Dataset entries:
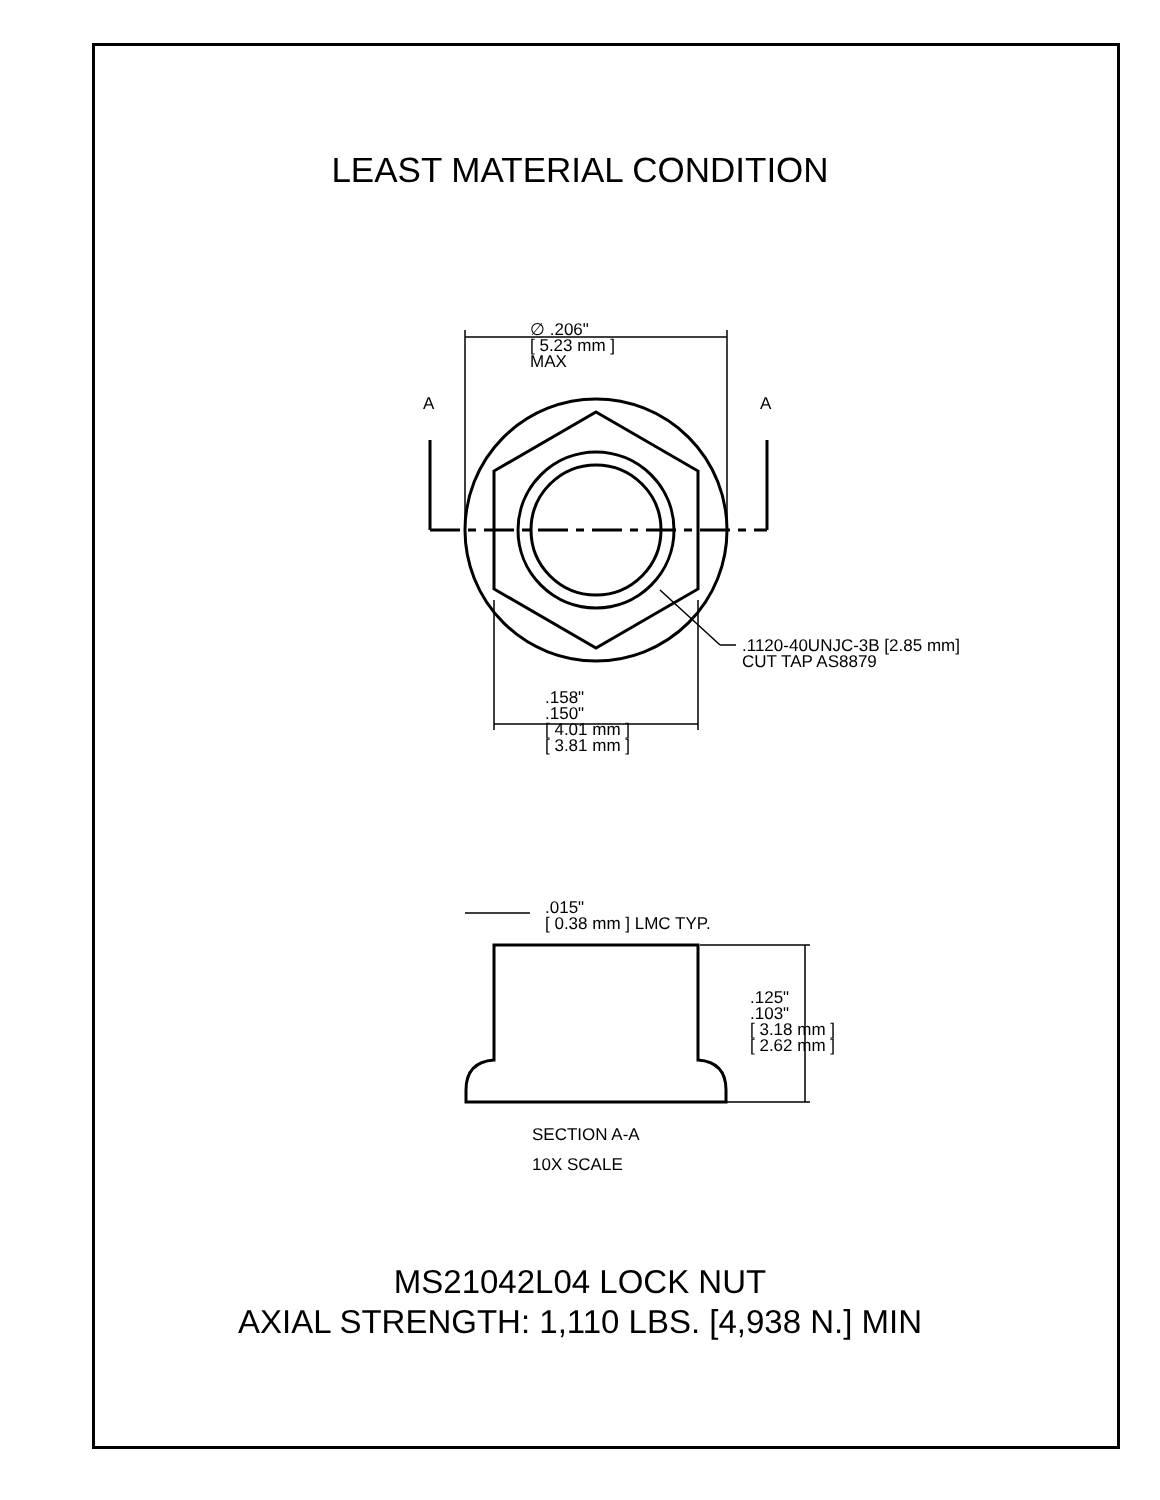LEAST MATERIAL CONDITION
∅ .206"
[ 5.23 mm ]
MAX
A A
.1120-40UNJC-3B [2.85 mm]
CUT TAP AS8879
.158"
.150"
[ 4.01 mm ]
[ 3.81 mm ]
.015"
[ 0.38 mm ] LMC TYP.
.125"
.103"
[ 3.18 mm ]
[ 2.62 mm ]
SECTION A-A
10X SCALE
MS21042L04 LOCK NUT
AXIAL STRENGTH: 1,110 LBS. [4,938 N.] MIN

» Instructions for the task: Give the entries again word for word, but skip the pictures.

» Solution:
LEAST MATERIAL CONDITION
∅ .206"
[ 5.23 mm ]
MAX
A A
.1120-40UNJC-3B [2.85 mm]
CUT TAP AS8879
.158"
.150"
[ 4.01 mm ]
[ 3.81 mm ]
.015"
[ 0.38 mm ] LMC TYP.
.125"
.103"
[ 3.18 mm ]
[ 2.62 mm ]
SECTION A-A
10X SCALE
MS21042L04 LOCK NUT
AXIAL STRENGTH: 1,110 LBS. [4,938 N.] MIN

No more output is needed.